In the city of Jaipur, Loti documented what he saw:

“Servants lead tamed cheetahs belonging to the King through the streets. These are led on slips so that they may become accustomed to crowds, wear little embroidered caps tied under their chins with a bow…But there are also many hideous vagrants— graveyard spectres like those lying at the rampart gates. For these have actually dared to enter the rose-coloured city and to drag their skeletons through the streets. There are more of them than I should have thought possible…horrible heaps of rags and bones lying on the pavements hidden amongst the gay booths of the merchants, and people have to step aside so as not to tread upon them. These phantoms are peasants who used to live in the surrounding districts. They have struggled against the droughts which have brought destruction to the land, and their long agony is imprinted on their incredibly emaciated bodies. Now all is over; their cattle have died because there was no more grass, and their hides have been sold for a mere trifle. The fields which they have sown are only steppes of dusty earth where nothing can grow, and they have even sold their rags and the silver rings that they used to wear on their arms and ankles so that they might buy food…They thought that people would take pity on them, and would not let them die, and they had heard that food and grain were stored here, as if to resist a siege; they had heard, too, that every one in the city had something to eat. Even now carts and strings of camels are constantly bringing sacks or rice and barley that the King has procured from distant lands, and people are piling them up in the barns, or even on the pavements, in dread of the famine which threatens the beautiful city on every side. But though there is food it cannot be had without money…”

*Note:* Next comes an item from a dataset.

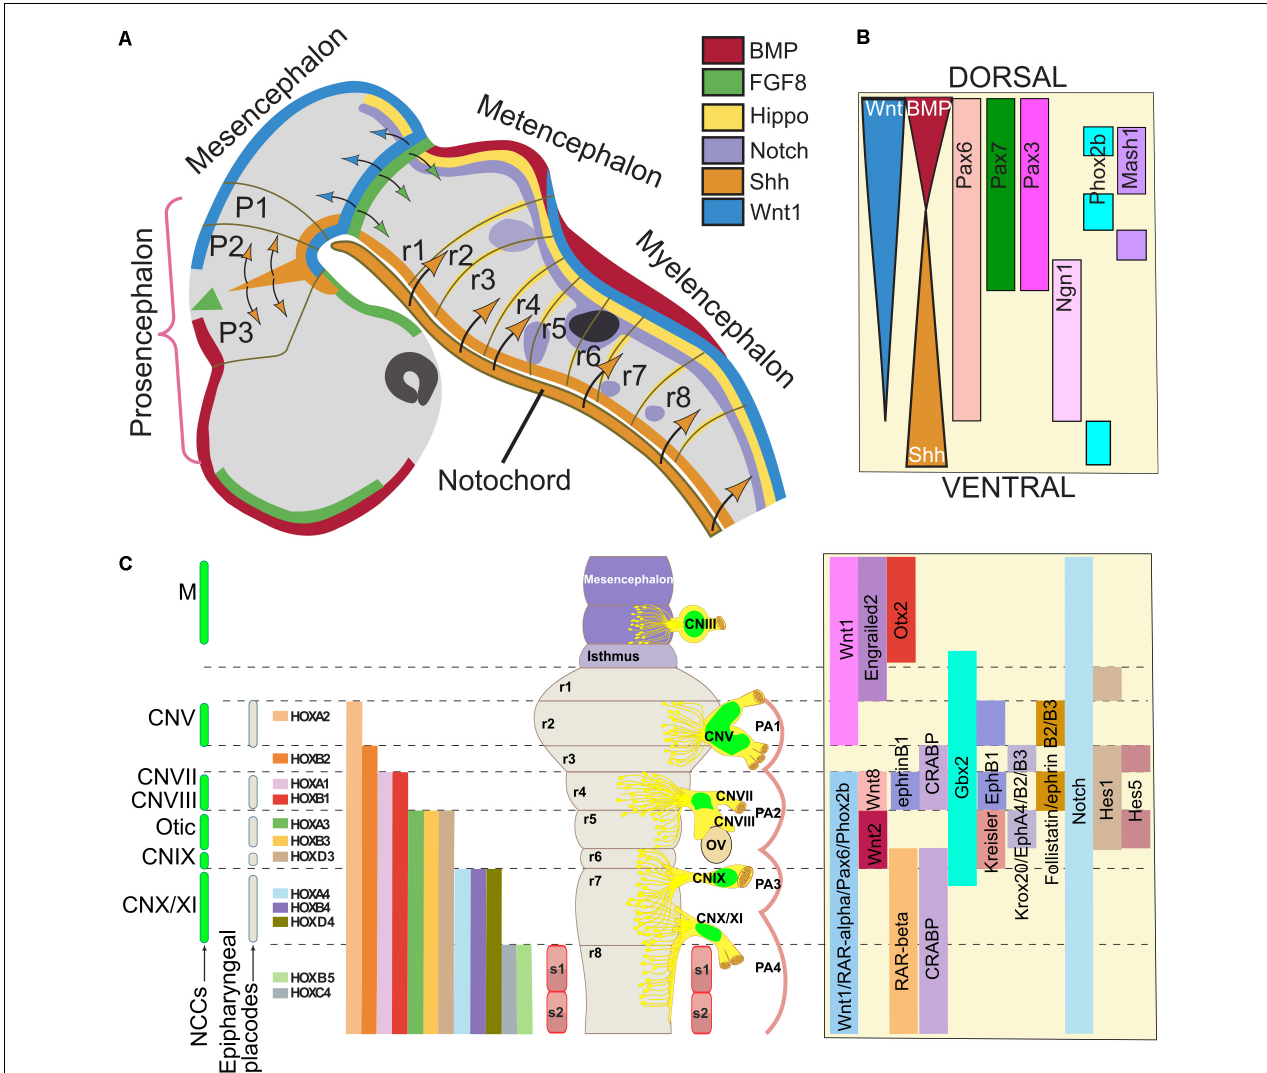
FIGURE 3 | Gene regulatory network involved in neural crest contribution to the formation of cranial nerves. The cranial ganglia and cranial nerves are formed in precise positions along the dorso-ventral and antero-posterior axes of the midbrain/hindbrain region. (A) The drawing represents a human embryo at stage 13 (30 days, 32 somites), equivalent to mouse day 9.5-10 (E9.5-10, 20 somites) and chick stage 14 (50 h, 22 somites). The cell signaling pathways that provide developmental cues to neural crest precursors are color-coded; when these factors diffuse, the target regions are indicated with arrows with the same color. In panel (B) , an idealized scheme of the hindbrain shows the cell signaling gradients and the genes that establish the dorsoventral pattern. (C) The illustration of the human (33 days, stage 14) and chick (stage 21) hindbrain rendered flat to eliminate cerebral flexures. The levels of origin of the neural crest cells (NCCs) and placodes, which contribute to the formation on cranial nerves, are indicated on the left. NCCs from the corresponding rhombomeres also populate other embryo structures in a segmental fashion and generate different craniofacial derivatives. The positions of the cranial ganglia and the otic vesicles are indicated on the right side; the contribution of NCCs is indicated in green. The segmental nested expression of HOX genes is color-coded. On the right, signaling pathways and the expression of transcription factors involved in cranial nerve (CN) formation are indicated. Adapted from Lumsden and Keynes (1989), Noden (1991), Yamamoto and Schwarting (1991), Bally-Cuif and Wassef (1995), Takahashi and Osumi (2002), and Müller and O’Rahilly (2011). Abbreviations: CN, cranial nerve; FP, floor plate; M, mesencephalon; NCCs, neural crest cells; OV, otic vesicle; r, rhombomere; PA, pharyngeal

I began to read this chapter again once pictures and videos began to emerge of migrant workers and their families trying to leave cities after A sudden lockdown was announced to combat the ongoing Corona virus pandemic. People are heading back to villages where they hope to be fed. Perhaps they could live off the fruits of the land, if they have any, for a while. Perhaps they could shelter in a hut that’s not in an overcrowded slum. At the very least, if they die, their families will know what happened.